Standalone implementation
=========================

.. contents::
    :local:
    :depth: 1

This – currently very incomplete – document describes some of the implementation details of :ref:`cpp_standalone`.

.. _array_cache:

Array cache
-----------

As described in :ref:`standalone variables <standalone_variables>`, in standalone mode Python code does not
usually have access to state variables and synaptic indices, since the code necessary to initialize/create them has
not been run yet. Concretely, accessing a state variable (or other variables like synaptic indices), will call
`.ArrayVariable.get_value` which delegates to `.CPPStandaloneDevice.get_value`. After a run, this will read the
corresponding file from the disk and return the values. The user can therefore use the same code to analyze the
results as for runtime mode. Before a run, this file does not exist, but `.CPPStandaloneDevice.get_value` has another
mechanism to return values: the "array cache". This cache is a simple dictionary, stored in
`.CPPStandaloneDevice.array_cache`, mapping `.ArrayVariable` objects to their respective values. If the requested
object is present in this cache, its values can be accessed even before the simulation is run. Values are added
to this cache, whenever simulation code sets variables with concrete values. Methods such as
`.CPPStandaloneDevice.fill_with_array` or `.CPPStandaloneDevice.init_with_zeros` write the provided values
into the array cache so that they can be retrieved later. Conversely, `.CPPStandaloneDevice.code_object` will delete
any existing information in ``array_cache`` for variables that are changed by a code object, i.e. invalidate any
previously stored values::

    >>> set_device('cpp_standalone')
    >>> G = NeuronGroup(10, 'v : volt')
    >>> v_var = G.variables['v']
    >>> print(device.array_cache[v_var])  # CPPStandaloneDevice.init_with_zeros stored initial zero values
    [ 0.  0.  0.  0.  0.  0.  0.  0.  0.  0.]
    >>> G.v = -70*mV
    >>> print(device.array_cache[v_var])  # CPPStandaloneDevice.fill_with_array updated the values
    [-0.07 -0.07 -0.07 -0.07 -0.07 -0.07 -0.07 -0.07 -0.07 -0.07]
    >>> G.v = '-70*mV + i*2*mV'
    >>> print(device.array_cache[v_var])  # Array cache for v has been invalidated
    None
    >>> set_device('runtime')  # Reset device to avoid problems in other doctests

Command line arguments
----------------------

The mechanisms described in :ref:`standalone_multiple_full_runs` are implemented via command-line arguments
to the ``main`` binary. A call such as::

    device.run(results_directory='results_1', run_args={group.tau : 10*ms})

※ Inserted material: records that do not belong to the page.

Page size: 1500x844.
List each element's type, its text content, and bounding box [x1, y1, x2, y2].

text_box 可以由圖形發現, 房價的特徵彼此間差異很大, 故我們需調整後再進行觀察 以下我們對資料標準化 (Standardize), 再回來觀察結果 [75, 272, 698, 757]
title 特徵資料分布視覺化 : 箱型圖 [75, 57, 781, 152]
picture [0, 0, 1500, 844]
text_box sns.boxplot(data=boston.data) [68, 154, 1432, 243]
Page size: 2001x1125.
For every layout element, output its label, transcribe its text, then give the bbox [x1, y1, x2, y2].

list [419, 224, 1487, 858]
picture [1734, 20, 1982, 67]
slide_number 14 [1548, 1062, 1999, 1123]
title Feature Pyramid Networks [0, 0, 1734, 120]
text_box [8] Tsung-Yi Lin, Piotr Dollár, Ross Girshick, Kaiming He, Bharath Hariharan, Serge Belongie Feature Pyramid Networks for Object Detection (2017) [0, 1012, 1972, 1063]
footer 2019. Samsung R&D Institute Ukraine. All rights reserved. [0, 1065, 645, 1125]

will be executed by calling the compiled binary as follows:

.. code-block:: shell

    ./main --results_dir /full/path/to/results_1 neurongroup.tau=0.01

where ``neurongroup`` is ``group.name`` (either a default name, e.g. ``neurongroup``, or the name
set during construction with the ``name`` argument). The generated code applies the initialization
for ``tau`` after the usual variable initializations, before the call of ``network.run``
(assuming that application has not been moved to a different place by using
`~brian2.devices.cpp_standalone.device.CPPStandaloneDevice.apply_run_args`).

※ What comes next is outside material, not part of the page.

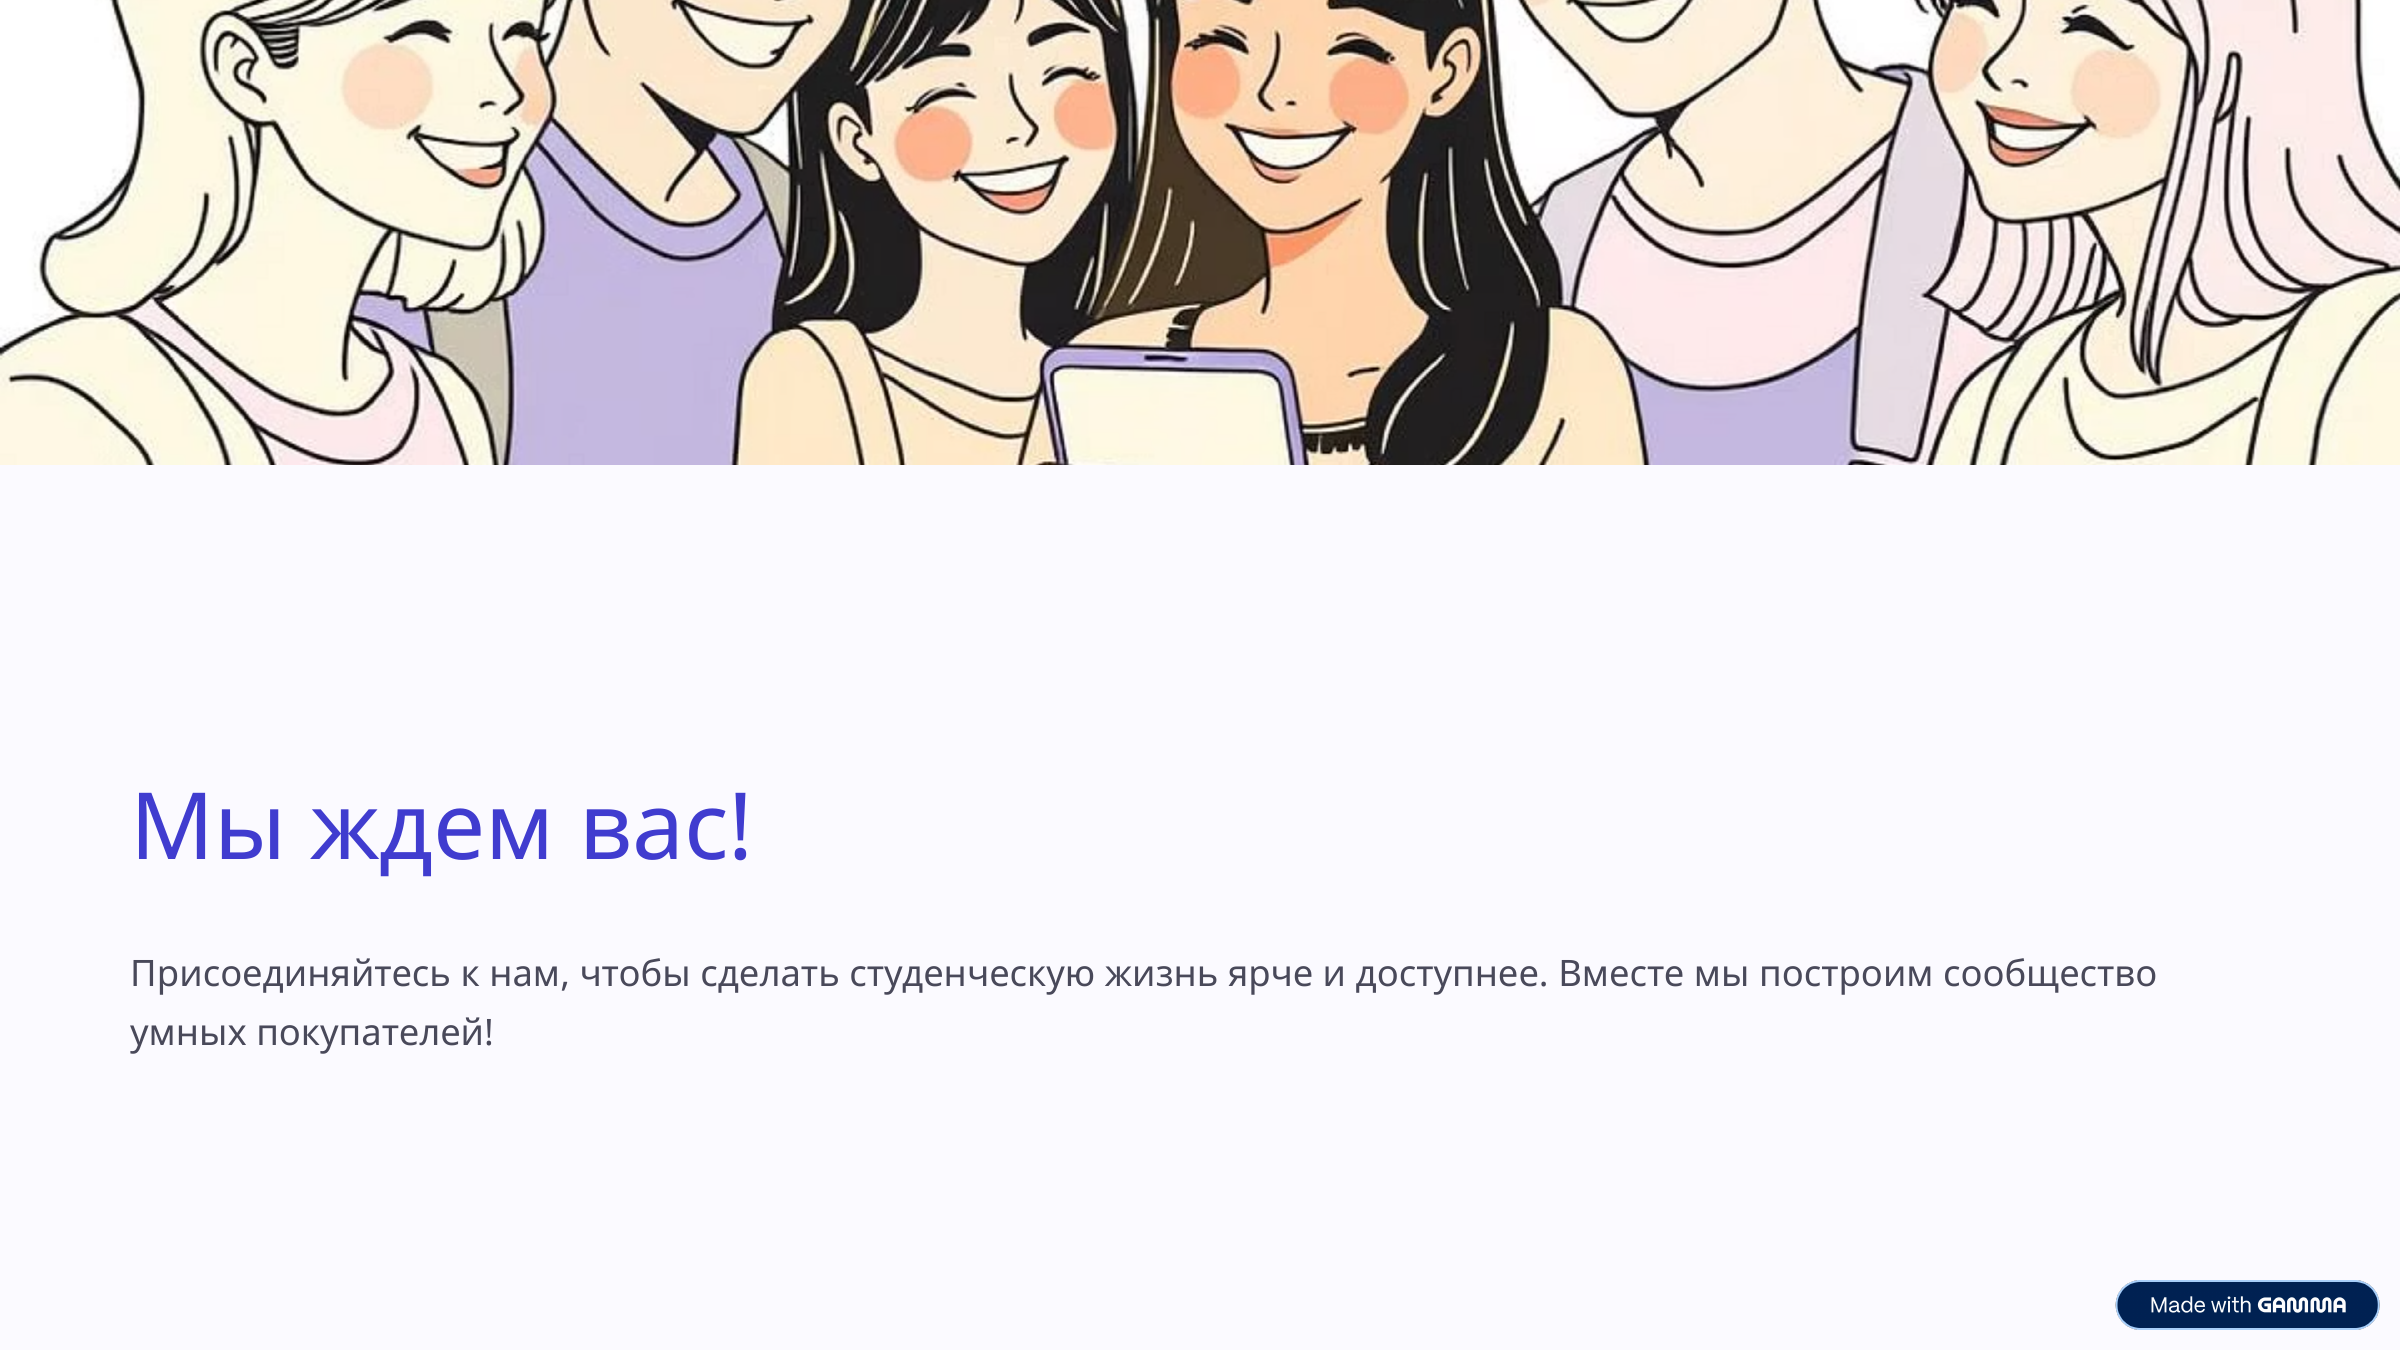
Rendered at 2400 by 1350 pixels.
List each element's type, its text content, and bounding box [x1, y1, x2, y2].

For initializations with a vector of values, the values are written to disk (in the same, simple
binary format that is used elsewhere, e.g. for the results). The command line argument then
specifies the file name instead of a value:

.. code-block:: shell

    ./main neurongroup.tau=static_arrays/init_neurongroup_v_aca4cd6a3f7e526a61bb5a07468b377e.dat

The hex string in the filename is an automatically generated MD5 hash of the array content. This
makes it possible to assure that each array is only written to disk once, even for repeated and
parallel executions with the same values (file locking is used to make sure only one process
writes to each file).